GDPR and insurance

There have been varying reactions to the impending change in data protection laws, with the new General Data Protection Regulation (GDPR) due to come into force in May 2018.

Some brokers and insurers have noted an increased uptake in cyber insurance policies as businesses seek to safeguard themselves from harsher financial penalties. Other businesses have wrongly assumed that this EU imposed rule won’t be relevant to UK businesses after Britain leaves the EU.

Research from Crown Records Management found that this was the case for 44% of businesses surveyed.

This is an expensive mistake. Under the new regulation, a serious breach could come with a fine of up to €20 million, or 2% of the company in question’s annual global turnover, whichever is greater.

To put this in perspective, Talk Talk’s £400,000 fine for its breach in October 2015 would be almost £60 million if it had occurred after May 2018.


Are these fines insurable?
In the absence of a definitive answer, it’s best to assume not. Ultimately, this is a question for the courts, as it depends on whether the data breach was criminal or not. Being able to claim back on insurance in this circumstance would defeat the object of having a fine in the first place.

The purpose of the new GDPR regulation is not to give licence for the Information Commissioner’s Office (ICO) to be unreasonably heavy handed.
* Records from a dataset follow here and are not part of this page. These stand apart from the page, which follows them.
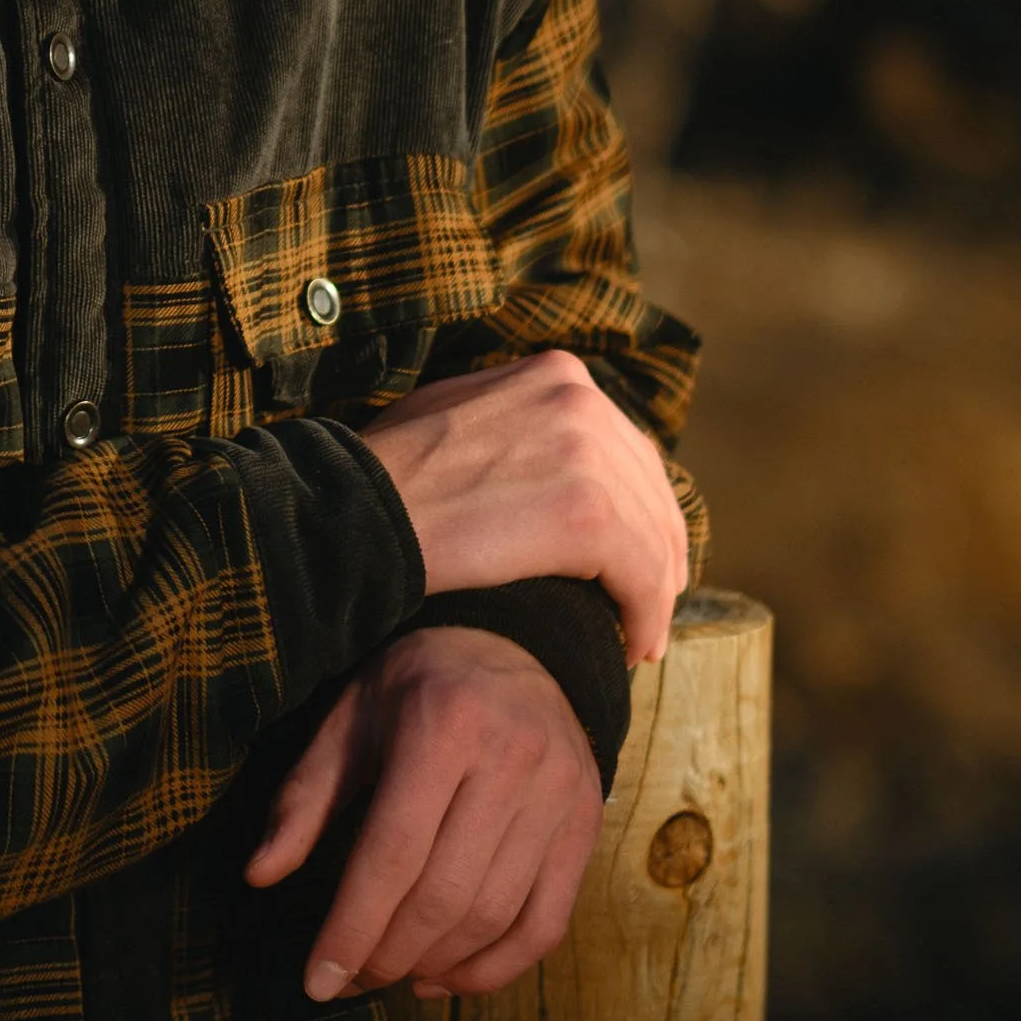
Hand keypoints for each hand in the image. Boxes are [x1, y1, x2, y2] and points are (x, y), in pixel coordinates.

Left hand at [245, 627, 604, 1002]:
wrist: (516, 646)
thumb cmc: (416, 685)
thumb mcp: (351, 717)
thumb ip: (306, 796)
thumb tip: (260, 874)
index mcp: (442, 724)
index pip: (392, 853)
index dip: (353, 928)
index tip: (319, 982)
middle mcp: (510, 758)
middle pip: (445, 894)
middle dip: (390, 954)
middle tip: (353, 979)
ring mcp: (559, 793)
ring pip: (495, 916)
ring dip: (437, 966)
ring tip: (393, 974)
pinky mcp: (586, 823)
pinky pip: (547, 923)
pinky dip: (496, 968)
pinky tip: (448, 978)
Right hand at [358, 349, 687, 662]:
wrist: (362, 508)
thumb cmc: (391, 472)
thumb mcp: (461, 412)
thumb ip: (519, 421)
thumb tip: (555, 460)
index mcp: (558, 374)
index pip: (627, 449)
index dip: (642, 508)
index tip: (642, 557)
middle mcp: (583, 400)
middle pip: (650, 491)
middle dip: (658, 554)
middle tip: (651, 607)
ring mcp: (588, 453)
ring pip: (652, 539)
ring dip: (653, 597)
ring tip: (641, 639)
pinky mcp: (587, 513)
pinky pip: (641, 577)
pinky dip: (644, 618)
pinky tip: (633, 646)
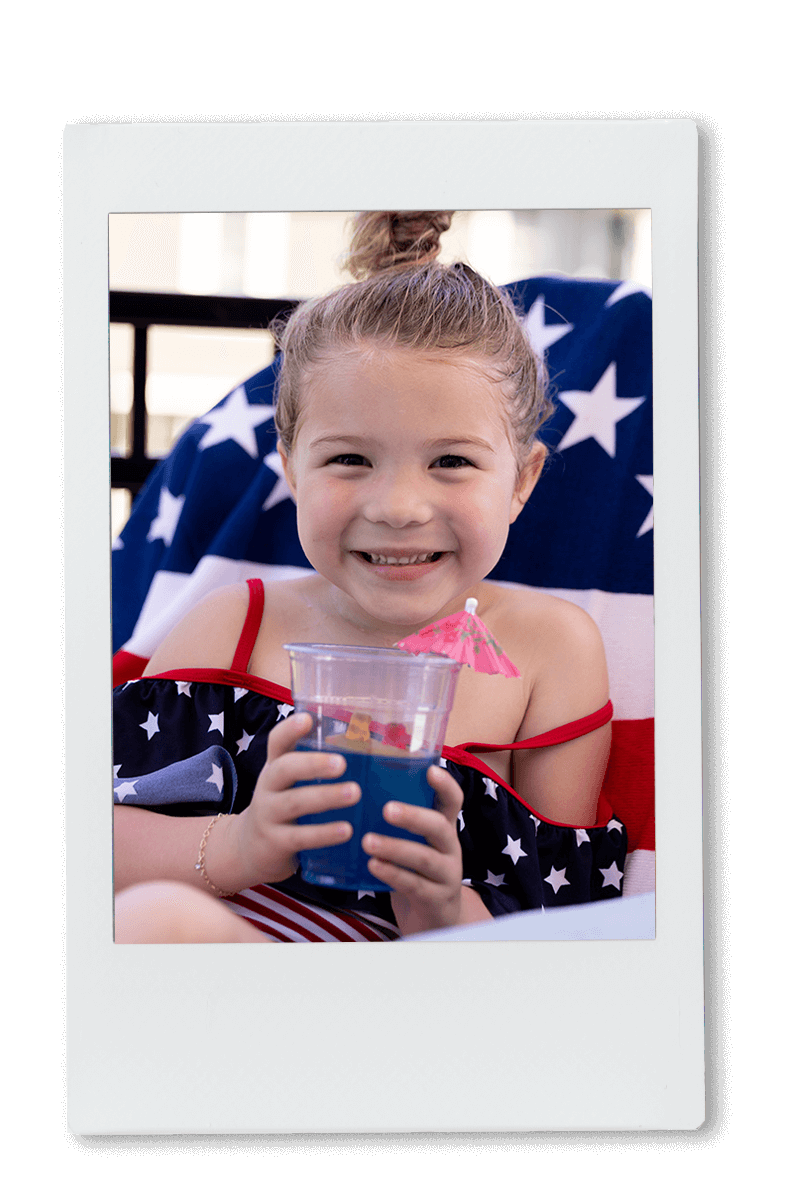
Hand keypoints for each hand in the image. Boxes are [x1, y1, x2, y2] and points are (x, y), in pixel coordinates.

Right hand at [231, 712, 359, 884]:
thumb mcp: (290, 784)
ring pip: (294, 802)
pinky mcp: (275, 842)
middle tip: (342, 763)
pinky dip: (324, 833)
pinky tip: (347, 831)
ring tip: (355, 793)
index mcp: (275, 767)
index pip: (277, 742)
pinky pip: (300, 837)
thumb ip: (316, 768)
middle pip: (284, 769)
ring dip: (326, 797)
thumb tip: (367, 747)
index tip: (308, 718)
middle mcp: (267, 786)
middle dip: (313, 764)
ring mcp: (268, 814)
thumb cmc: (283, 806)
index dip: (289, 730)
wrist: (249, 849)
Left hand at [361, 764, 464, 934]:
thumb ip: (396, 821)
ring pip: (424, 858)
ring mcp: (446, 875)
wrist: (434, 918)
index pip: (452, 801)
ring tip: (368, 841)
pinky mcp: (436, 900)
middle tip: (387, 809)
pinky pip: (414, 885)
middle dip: (414, 816)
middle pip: (439, 827)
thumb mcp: (414, 842)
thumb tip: (355, 789)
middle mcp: (450, 848)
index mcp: (444, 828)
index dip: (445, 785)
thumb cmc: (415, 870)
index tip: (430, 770)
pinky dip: (392, 874)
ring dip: (395, 848)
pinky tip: (373, 866)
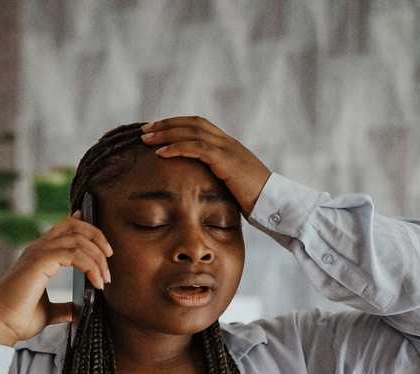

Fines levied, therefore, are unlikely to be the result of a breach where no fault could be found with the business in question.


What’s covered in relation to regulatory action?
Data breaches are addressed in cyber insurance, and while this policy can guarantee immunity for fines, there are other ways in which it can be invaluable.

It can cover the costs of an ICO investigation, the legal expenses and compensation associated with the case, notification of those affected, and the bill that comes from minimising the reputation damage.